Excerpt:
# __Kenyan Swahili Speech Emotion Recognition System__ 

### Researchers
1. Ian Korir - Group Leader
2. Hellen Samuel 
3. Gregory Mikuro 
4. Doreen Wanjiru
5. Esther Francis - Scrum Master

### Facilitator
Nikita Njoroge - Technical Mentor

## **1.0 Business Understanding**

### **1.1 Introduction**
In today’s customer service landscape, understanding and responding to customer emotions effectively can be a key differentiator for businesses. By integrating Speech Emotion Recognition (SER) technology into customer service call centers, companies can enhance the quality of interactions, tailoring responses to meet the emotional needs of customers. This project focuses on developing an SER model specifically designed to recognize emotions in Kenyan Swahili speech, thereby addressing a significant gap in existing emotion AI technologies and offering a tailored solution for the Kenyan market.

### **1.2 Background**
Customer service call centers often serve as the first point of contact between a company and its customers. In these interactions, understanding the emotional state of the customer can be crucial for delivering effective and empathetic service. However, existing SER systems are predominantly designed for languages like English and may not perform well with Swahili, the most widely spoken language in Kenya. Given the unique phonetic and prosodic characteristics of Swahili, there is a clear need for a localized SER model. This project aims to address this need by developing an SER model that can accurately classify emotions in Swahili speech, specifically within the context of customer service call centers.

### **1.3 Research Problem**
Customer service call centers in Kenya face challenges in effectively understanding and responding to customer emotions due to the lack of SER systems tailored to Swahili. This gap limits the ability of service agents to provide personalized and emotionally intelligent responses, which can negatively impact customer satisfaction and overall service quality. By focusing on the development of a Swahili-specific SER model, this project seeks to enhance the capability of call centers to manage customer interactions more effectively, ultimately improving the customer experience.

### **1.4 Problem Statement**
The absence of a robust, Swahili-specific Speech Emotion Recognition (SER) model hinders the ability of customer service call centers in Kenya to accurately detect and respond to customer emotions. This limitation can lead to suboptimal customer interactions and reduced satisfaction levels. Therefore, this project aims to develop an emotion recognition model tailored to the linguistic and cultural nuances of Kenyan Swahili, enabling more effective and empathetic customer service interactions in call centers.

Records supplied:
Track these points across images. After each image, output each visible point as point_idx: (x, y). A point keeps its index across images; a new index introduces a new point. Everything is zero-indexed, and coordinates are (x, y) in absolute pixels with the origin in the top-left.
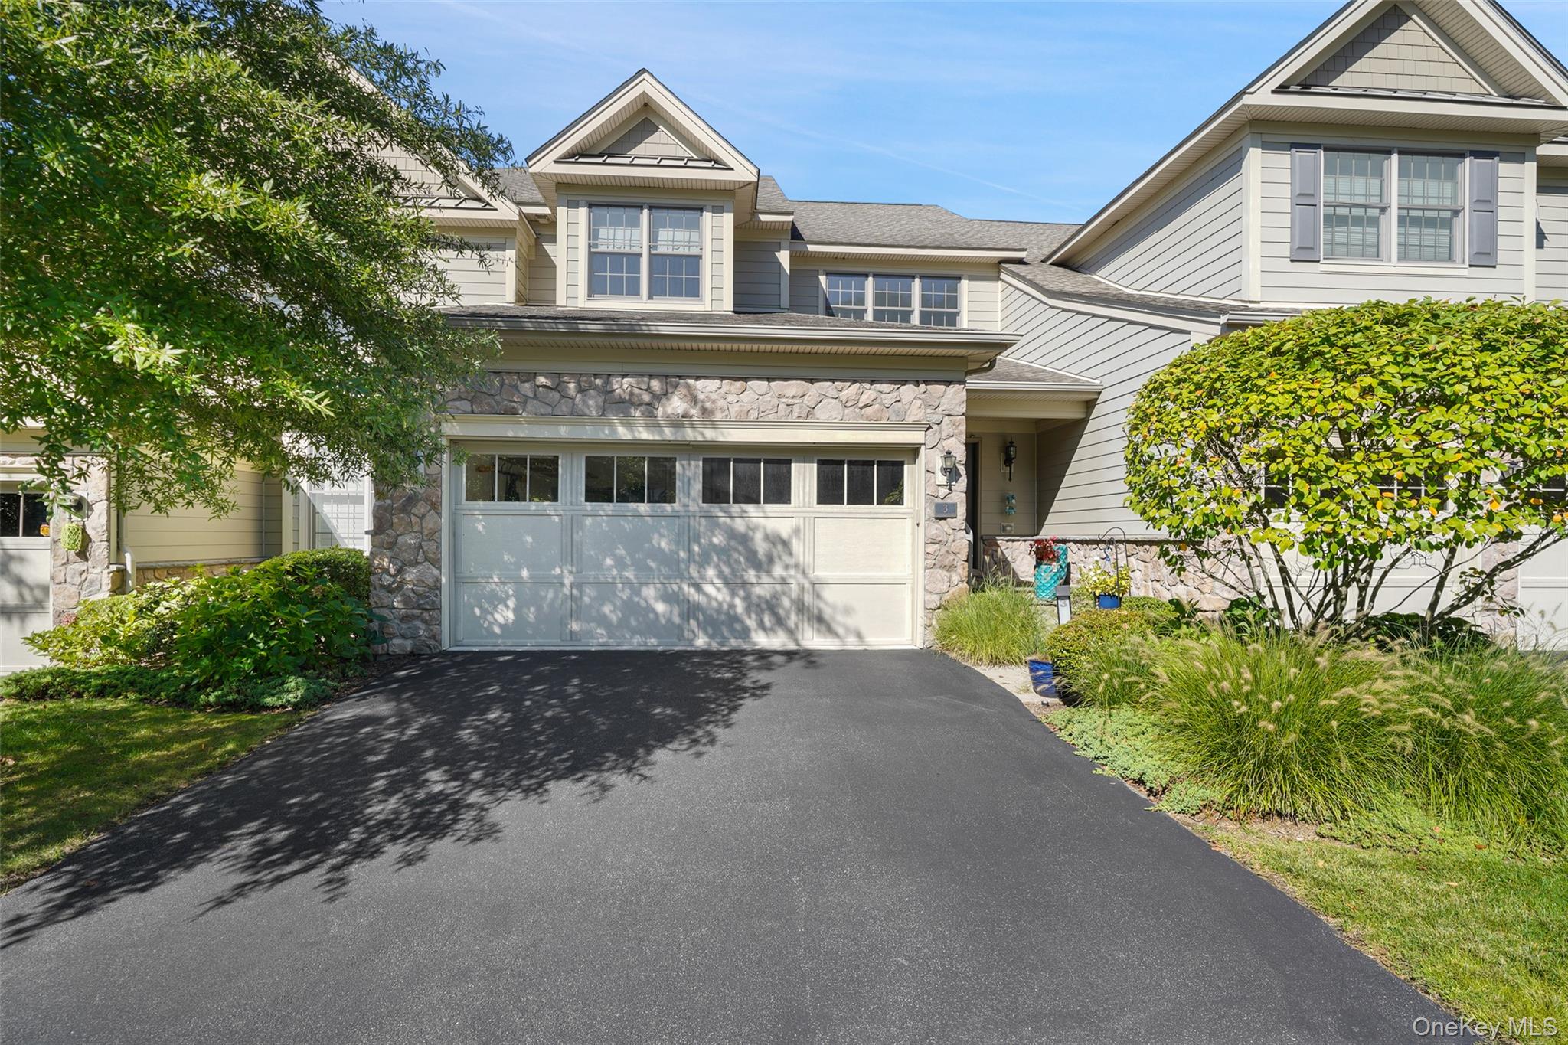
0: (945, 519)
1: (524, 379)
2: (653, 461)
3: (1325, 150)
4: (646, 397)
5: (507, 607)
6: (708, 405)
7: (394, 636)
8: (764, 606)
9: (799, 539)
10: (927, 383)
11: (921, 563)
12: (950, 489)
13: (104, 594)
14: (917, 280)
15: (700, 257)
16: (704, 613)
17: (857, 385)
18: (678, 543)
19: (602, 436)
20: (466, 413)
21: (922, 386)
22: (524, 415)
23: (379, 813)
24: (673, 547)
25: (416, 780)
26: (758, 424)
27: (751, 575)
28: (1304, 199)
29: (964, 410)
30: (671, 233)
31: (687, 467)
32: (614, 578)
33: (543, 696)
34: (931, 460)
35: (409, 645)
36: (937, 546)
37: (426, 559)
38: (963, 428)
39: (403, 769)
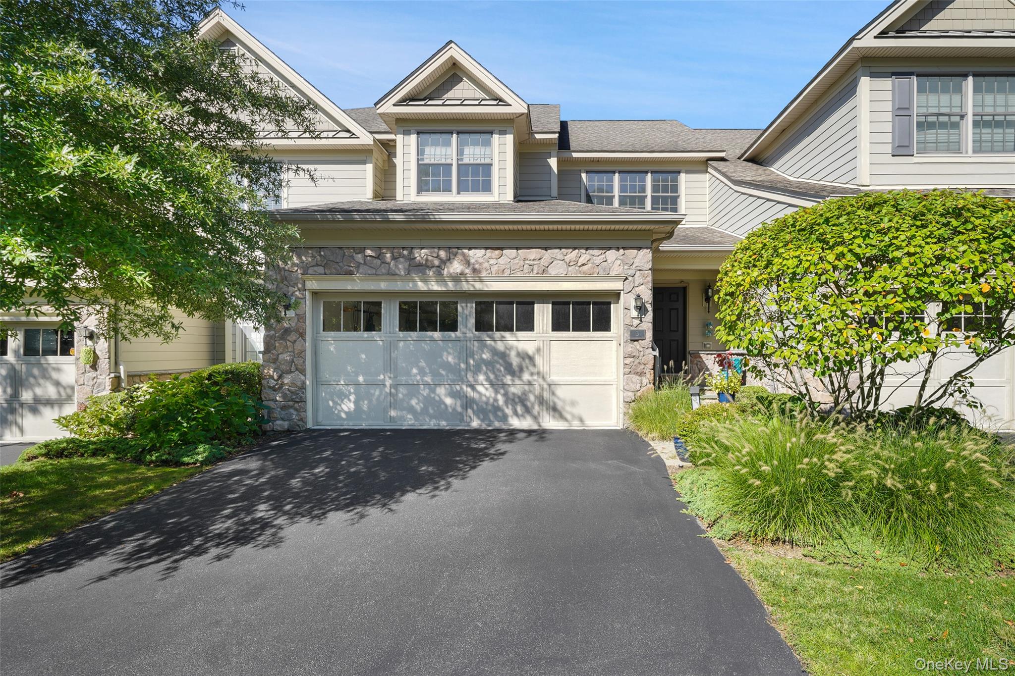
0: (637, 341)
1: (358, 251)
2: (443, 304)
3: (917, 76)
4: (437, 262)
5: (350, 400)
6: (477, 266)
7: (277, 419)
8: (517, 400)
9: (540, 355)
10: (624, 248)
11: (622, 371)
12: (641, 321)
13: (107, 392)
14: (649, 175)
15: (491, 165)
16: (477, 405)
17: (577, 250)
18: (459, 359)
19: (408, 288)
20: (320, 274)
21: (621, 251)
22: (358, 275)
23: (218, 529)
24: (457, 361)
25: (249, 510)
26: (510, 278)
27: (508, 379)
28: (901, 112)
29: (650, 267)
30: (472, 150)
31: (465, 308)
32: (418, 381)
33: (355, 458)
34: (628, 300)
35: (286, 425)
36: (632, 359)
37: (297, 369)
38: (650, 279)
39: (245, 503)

...

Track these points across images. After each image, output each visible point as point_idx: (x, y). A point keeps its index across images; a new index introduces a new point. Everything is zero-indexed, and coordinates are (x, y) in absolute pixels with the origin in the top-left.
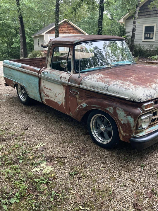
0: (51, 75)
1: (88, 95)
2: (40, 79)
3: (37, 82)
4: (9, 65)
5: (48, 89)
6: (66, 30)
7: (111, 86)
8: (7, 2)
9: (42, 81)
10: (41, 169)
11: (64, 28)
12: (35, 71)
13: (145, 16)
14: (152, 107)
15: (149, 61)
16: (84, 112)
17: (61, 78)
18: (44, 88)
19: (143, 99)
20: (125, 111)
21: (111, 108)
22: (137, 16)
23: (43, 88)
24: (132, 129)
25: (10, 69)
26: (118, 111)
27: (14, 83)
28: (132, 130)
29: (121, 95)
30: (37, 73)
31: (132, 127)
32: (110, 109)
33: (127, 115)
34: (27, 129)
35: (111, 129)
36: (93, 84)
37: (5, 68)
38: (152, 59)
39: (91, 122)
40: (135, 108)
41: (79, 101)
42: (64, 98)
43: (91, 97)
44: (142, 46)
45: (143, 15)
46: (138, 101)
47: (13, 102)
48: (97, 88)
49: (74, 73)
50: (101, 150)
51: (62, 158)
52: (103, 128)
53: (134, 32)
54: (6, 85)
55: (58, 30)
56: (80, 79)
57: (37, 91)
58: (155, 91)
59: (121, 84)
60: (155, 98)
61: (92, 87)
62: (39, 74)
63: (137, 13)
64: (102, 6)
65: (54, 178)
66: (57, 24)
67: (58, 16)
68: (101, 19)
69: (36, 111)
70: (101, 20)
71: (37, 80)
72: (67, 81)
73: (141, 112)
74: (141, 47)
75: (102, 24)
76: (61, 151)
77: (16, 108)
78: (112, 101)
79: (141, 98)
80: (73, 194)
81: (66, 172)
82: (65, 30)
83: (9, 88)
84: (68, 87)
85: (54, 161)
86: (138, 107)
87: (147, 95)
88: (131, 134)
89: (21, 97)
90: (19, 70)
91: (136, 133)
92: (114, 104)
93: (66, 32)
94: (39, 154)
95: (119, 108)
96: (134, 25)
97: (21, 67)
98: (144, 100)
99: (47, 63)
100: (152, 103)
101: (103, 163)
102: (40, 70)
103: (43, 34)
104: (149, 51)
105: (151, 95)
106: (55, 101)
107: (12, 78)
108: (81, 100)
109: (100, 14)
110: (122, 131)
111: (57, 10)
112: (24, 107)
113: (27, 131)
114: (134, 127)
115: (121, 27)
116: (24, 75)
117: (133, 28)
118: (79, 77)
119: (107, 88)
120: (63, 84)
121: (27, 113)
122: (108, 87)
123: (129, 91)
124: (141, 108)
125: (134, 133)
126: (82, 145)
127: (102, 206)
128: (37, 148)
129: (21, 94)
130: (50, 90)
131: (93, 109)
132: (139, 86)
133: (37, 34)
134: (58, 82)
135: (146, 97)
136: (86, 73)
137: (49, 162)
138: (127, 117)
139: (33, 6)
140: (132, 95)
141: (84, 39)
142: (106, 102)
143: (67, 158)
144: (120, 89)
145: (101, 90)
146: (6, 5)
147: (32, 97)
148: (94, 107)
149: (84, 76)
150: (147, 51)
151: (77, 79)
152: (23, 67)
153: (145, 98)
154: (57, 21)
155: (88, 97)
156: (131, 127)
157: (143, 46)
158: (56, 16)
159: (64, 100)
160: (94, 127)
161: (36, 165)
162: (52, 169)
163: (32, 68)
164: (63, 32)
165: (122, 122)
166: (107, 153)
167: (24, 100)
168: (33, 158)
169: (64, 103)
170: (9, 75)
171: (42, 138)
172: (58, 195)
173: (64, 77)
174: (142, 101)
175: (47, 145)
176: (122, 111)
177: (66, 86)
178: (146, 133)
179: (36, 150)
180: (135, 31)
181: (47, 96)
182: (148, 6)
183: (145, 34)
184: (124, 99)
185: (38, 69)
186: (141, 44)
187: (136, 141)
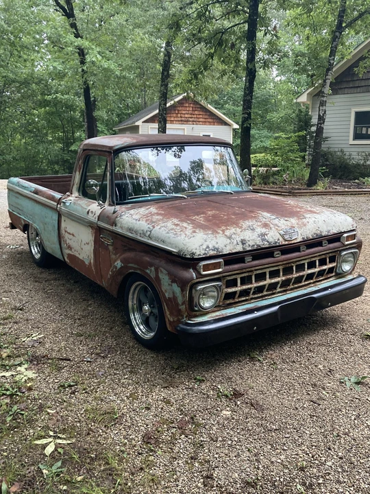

Tasks to carry out:
1. Edit the Kenyan Swahili emotion recognition project page: begin at the words "### Facilitator" and stop after "the Kenyan market.", giving that passage again with "call centers" replaced by "contact centers".
2. Proceed with the Kenyan Swahili emotion recognition project page, writing on from the point where its text stops.
The material plays no part in the work that comes next.

Answers:
1.
### Facilitator
Nikita Njoroge - Technical Mentor

## **1.0 Business Understanding**

### **1.1 Introduction**
In today’s customer service landscape, understanding and responding to customer emotions effectively can be a key differentiator for businesses. By integrating Speech Emotion Recognition (SER) technology into customer service contact centers, companies can enhance the quality of interactions, tailoring responses to meet the emotional needs of customers. This project focuses on developing an SER model specifically designed to recognize emotions in Kenyan Swahili speech, thereby addressing a significant gap in existing emotion AI technologies and offering a tailored solution for the Kenyan market.

2.
### **1.5 Objectives**
1. **Data Collection and Preprocessing**: Collect, preprocess, and annotate a diverse dataset of Kenyan Swahili audio samples for five target emotions: Anger, Happiness, Sadness, Calmness, and Surprise.
2. **Acoustic Feature Analysis**: Extract and analyze acoustic features from the collected Swahili samples, examining relationships between these features and the corresponding emotions.
3. **Feature Selection and Data Augmentation**: Develop a feature selection methodology tailored to Swahili speech patterns and implement data augmentation techniques to enhance the diversity and robustness of the dataset.
4. **Model Development and Deployment**: Create and deploy a deep neural network-based classification model with a target accuracy of at least 80% for emotion recognition in Kenyan Swahili speech.


The key business driver is to enhance customer service quality by enabling real-time emotion detection, which can be used to optimize customer interactions, improve agent performance, and increase overall customer satisfaction.


### **1.6 Stakeholder**

## **2.0 Data Understanding**

### **2.1 Methodology**
The dataset for this project was collected from 240 participants, ensuring a balanced representation of gender (male and female) and the five target emotions (Anger, Happiness, Sadness, Calmness, and Surprise). Participants were volunteers who contributed Swahili speech samples reflecting these emotions in controlled settings to ensure consistency in the data collection process. The methodology also considered variations in speaker accents and dialects to enhance the model’s generalization capability.

### **2.2 Structure**
The dataset was structured to ensure a balanced distribution of speech samples across the five emotions and the two gender categories. This balanced structure is crucial for developing a model that performs well across different demographic groups and emotional states. Each participant provided multiple samples for each emotion, resulting in a comprehensive dataset that captures the nuances of Swahili speech across different emotional contexts. The collected data was systematically organized and labeled, facilitating efficient preprocessing and feature extraction in subsequent phases of the project.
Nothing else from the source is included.